Perhaps it is this awareness of matters elemental, and this sense of life as endurance and survival, that accounts for these poems' frequent employment of images of death. From John Steffler's For My Execution to Richard Greene's Beside the Funeral Home, from the funeral rites depicted in Agnes Walsh's I Solemn and The Laying Out, 1956 to Sue Sinclair's Forever ("You will rehearse your own funeral, who will attend,/ who will be sorry, how death will somehow prove you right"), these poems dwell poignantly and at times a bit obsessively on the impermanence of life – even as other poems, like Carmelita McGrath's How Difficult It Is To Remain Buried and My Father's Ghost ("My father's ghost, while my father still lived,/ haunted a corner of Bond and Bannerman …") suggest that death, like everything in this unstable landscape, possesses its own kind of impermanence.

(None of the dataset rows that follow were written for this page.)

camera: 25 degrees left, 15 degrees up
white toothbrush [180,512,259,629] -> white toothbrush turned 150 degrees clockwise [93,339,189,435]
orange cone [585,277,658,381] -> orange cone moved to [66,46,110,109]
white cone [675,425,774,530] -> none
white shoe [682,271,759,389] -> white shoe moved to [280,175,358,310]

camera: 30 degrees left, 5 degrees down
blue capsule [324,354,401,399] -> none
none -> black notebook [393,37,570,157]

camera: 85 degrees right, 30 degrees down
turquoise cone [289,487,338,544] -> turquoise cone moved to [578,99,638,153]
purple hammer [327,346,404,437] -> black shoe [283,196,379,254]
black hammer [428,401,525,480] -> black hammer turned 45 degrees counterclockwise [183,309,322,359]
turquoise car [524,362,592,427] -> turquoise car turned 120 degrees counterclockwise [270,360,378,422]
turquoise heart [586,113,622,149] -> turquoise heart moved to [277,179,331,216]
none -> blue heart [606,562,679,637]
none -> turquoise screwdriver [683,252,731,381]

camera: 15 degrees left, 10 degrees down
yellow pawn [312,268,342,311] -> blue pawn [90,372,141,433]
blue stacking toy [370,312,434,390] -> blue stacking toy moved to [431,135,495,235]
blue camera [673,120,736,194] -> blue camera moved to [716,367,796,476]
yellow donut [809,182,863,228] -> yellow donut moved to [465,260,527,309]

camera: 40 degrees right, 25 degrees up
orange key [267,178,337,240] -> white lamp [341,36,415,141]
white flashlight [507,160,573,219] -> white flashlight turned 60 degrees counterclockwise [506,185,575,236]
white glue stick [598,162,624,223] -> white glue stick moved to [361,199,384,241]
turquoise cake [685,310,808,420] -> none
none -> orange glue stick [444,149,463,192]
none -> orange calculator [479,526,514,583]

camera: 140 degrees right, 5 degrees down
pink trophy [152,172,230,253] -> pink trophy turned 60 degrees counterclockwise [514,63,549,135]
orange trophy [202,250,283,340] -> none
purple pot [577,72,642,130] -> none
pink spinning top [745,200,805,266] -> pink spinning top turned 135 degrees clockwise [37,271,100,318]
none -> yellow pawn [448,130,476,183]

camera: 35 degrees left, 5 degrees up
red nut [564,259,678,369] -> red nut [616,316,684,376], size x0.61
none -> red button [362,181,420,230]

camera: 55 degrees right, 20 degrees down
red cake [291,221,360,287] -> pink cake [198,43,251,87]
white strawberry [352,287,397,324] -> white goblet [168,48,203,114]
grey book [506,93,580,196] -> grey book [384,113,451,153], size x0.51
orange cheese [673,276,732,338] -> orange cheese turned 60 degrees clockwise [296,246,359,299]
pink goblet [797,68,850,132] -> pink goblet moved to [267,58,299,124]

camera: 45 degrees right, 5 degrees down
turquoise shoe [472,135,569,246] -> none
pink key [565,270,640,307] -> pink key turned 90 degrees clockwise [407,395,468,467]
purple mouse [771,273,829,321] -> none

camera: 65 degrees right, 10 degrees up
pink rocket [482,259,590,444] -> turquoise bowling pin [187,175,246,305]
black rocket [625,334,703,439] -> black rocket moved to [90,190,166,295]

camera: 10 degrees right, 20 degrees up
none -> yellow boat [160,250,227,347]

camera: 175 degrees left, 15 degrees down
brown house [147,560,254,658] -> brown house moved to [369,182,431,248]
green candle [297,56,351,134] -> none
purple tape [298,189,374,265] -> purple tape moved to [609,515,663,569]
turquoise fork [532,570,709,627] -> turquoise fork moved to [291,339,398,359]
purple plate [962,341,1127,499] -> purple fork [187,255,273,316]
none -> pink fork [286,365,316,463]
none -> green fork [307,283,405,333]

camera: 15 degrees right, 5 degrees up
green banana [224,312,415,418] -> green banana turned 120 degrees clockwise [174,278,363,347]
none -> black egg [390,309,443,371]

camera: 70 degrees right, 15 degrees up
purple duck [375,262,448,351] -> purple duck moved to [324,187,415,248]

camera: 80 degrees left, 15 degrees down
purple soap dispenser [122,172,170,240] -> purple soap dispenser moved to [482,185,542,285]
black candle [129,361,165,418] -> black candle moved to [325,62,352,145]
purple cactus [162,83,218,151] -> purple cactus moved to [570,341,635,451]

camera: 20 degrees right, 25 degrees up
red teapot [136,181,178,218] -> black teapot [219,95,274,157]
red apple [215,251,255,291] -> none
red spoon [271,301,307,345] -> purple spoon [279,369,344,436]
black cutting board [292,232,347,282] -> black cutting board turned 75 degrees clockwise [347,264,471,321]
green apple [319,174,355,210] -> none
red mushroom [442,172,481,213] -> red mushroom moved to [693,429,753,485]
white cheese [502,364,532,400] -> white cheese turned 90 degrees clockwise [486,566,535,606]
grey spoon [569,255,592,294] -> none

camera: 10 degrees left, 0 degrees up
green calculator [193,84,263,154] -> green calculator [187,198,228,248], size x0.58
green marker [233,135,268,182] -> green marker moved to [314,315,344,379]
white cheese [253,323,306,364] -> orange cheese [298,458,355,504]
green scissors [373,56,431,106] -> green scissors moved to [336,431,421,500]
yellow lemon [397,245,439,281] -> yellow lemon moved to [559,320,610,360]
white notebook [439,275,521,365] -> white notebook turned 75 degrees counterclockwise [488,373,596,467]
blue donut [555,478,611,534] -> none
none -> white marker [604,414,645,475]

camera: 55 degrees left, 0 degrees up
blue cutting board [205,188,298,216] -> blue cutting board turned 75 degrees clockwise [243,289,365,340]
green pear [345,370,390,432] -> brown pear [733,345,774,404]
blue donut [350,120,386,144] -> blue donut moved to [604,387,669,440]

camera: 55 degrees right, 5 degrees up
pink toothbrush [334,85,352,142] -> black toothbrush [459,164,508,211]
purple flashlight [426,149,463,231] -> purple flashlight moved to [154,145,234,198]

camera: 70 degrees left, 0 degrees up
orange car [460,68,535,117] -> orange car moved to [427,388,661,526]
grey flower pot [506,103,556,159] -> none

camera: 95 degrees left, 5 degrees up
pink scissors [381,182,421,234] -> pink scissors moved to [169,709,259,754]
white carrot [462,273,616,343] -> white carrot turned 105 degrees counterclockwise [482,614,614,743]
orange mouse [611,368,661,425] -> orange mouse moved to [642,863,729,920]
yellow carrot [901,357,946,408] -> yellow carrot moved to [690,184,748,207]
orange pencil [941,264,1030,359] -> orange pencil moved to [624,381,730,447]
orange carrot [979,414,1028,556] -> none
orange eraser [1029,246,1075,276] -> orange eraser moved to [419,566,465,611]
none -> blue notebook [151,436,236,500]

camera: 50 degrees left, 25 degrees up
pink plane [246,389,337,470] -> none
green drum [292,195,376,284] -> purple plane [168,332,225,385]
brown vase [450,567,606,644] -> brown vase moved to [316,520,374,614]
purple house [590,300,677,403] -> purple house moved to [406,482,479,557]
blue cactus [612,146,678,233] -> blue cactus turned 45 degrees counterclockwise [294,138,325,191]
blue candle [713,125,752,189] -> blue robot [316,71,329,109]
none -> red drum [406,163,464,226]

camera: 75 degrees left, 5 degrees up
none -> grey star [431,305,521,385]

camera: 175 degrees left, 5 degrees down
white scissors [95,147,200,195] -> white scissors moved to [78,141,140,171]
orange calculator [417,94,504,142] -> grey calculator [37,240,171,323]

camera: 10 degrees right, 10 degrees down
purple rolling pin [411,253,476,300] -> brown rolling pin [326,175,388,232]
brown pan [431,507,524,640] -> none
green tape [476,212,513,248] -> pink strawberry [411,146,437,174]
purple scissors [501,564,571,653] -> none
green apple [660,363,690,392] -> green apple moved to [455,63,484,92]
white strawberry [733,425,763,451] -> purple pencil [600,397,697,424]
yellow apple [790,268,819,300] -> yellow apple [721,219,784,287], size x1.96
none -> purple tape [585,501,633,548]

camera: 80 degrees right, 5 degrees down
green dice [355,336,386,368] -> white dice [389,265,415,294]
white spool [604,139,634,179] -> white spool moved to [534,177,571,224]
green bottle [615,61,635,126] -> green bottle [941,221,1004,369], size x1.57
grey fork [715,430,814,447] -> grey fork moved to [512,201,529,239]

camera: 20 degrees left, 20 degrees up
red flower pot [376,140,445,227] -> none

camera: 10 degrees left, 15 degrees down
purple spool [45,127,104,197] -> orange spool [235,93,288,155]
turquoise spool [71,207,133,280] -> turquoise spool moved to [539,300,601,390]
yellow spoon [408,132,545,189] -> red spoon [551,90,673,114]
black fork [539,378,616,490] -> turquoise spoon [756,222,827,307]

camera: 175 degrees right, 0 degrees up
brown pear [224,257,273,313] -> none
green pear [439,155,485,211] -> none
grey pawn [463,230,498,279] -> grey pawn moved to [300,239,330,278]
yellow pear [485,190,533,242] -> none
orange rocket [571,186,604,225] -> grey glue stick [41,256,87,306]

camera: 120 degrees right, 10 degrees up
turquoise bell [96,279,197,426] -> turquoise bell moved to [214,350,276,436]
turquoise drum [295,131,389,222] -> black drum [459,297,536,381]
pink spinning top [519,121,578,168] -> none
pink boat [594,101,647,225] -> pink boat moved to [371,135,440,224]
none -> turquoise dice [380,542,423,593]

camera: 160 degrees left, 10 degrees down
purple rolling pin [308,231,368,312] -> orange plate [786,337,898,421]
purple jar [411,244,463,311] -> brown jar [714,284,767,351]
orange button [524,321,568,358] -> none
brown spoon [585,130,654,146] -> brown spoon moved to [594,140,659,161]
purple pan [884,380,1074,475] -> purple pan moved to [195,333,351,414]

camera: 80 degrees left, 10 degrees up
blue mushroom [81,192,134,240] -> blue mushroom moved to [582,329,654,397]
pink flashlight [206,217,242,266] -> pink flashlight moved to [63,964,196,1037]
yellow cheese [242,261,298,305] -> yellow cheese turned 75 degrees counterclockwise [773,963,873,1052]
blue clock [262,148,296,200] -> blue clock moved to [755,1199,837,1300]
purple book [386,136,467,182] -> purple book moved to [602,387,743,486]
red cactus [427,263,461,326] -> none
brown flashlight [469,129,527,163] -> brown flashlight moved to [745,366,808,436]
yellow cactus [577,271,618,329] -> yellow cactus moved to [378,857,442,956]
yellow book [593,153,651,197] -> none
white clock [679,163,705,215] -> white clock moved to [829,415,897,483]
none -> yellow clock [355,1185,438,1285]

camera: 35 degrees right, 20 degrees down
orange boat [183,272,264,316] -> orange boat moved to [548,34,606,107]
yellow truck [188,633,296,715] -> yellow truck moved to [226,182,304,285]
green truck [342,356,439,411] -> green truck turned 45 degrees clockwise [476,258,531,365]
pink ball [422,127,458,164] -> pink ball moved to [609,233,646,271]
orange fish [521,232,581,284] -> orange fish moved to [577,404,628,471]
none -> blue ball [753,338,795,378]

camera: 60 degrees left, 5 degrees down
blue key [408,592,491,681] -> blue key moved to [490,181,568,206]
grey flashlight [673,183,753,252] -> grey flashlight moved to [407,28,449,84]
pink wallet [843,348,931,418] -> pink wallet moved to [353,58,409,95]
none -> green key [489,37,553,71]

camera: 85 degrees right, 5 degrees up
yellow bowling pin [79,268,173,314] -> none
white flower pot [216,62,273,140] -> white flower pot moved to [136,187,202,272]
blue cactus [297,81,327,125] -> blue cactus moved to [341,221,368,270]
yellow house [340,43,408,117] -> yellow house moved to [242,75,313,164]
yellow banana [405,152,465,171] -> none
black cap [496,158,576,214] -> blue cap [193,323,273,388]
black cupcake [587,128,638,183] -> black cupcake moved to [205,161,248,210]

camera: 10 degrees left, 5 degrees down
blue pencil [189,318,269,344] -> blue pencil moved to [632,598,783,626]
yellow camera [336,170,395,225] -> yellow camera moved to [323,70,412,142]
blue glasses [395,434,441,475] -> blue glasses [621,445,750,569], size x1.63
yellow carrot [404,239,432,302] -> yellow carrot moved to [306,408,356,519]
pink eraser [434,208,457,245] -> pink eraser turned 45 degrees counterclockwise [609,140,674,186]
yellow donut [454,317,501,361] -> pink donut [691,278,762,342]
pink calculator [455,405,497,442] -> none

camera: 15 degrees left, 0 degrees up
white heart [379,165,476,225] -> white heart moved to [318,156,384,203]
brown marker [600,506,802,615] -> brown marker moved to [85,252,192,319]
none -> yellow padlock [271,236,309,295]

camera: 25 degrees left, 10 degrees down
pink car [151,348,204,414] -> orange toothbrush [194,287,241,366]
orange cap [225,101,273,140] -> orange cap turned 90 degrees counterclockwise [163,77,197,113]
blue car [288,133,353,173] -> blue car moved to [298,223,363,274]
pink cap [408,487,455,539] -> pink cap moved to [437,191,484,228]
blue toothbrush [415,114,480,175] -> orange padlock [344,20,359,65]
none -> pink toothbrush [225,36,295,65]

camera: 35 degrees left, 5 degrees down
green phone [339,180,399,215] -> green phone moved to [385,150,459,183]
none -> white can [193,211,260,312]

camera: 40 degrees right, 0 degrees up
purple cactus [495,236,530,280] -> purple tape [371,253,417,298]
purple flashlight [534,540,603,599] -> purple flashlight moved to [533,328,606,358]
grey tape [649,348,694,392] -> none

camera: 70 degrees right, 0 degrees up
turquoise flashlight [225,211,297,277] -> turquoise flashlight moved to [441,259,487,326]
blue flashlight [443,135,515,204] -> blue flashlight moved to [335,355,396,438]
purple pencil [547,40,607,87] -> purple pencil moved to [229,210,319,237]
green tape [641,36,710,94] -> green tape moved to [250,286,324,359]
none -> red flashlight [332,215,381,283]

The work of the earlier poets here tends to be somewhat insular, neither venturing nor imagining very far beyond the island. As the book progresses, the poems show an increasing awareness of and interest in the larger world. Ken Babstock name-checks the philosophers William James and Richard Rorty and the poets John Clare and John Ashbery. Patrick Warner writes poems about therapy and anorexia, puns extravagantly on the name of Olivia Newton-John, and not only mentions the mordant American poet Frederick Seidel but steals a couple of his lines. But the most "contemporary" poet here – and the most impressive – is Sue Sinclair, who writes as if her home province were located at the very centre of literary North America.

The question of just how "contemporary" the Breakwater Book is is a difficult one, and not unrelated to the question of how well it represents the writing that is taking place in Newfoundland in the present moment. (Had the book been titled The Breakwater Book of Recent Newfoundland Poetry, this particular issue might have seemed less pressing.) Nearly half of the poets here were born in the first half of the 20th century. None of the writers are under 40. And one of them, Al Pittman, passed away more than a decade ago.

There are, moreover, quite a few younger Newfoundland poets whose work, for various reasons, is not represented here. Two that spring to mind are, in fact, the editors of this volume. One can of course understand why an editor would hesitate to include his own work in an anthology: Doing so frequently reeks both of narcissism and of the most extreme form of nepotism. Still, the exclusion of Callanan and Langer, even if perpetrated on themselves by themselves and motivated by an admirable sense of responsibility, is nonetheless unfortunate. Their inclusion, and that of a few other younger Newfoundland writers – Nick Avis or Stephen Rowe, for instance – might have helped this anthology feel a bit more like a living document and a bit less like a history lesson.

Troy Jollimore is the author of At Lake Scugog and Tom Thomson in Purgatory, winner of the National Book Critics Circle Award for poetry.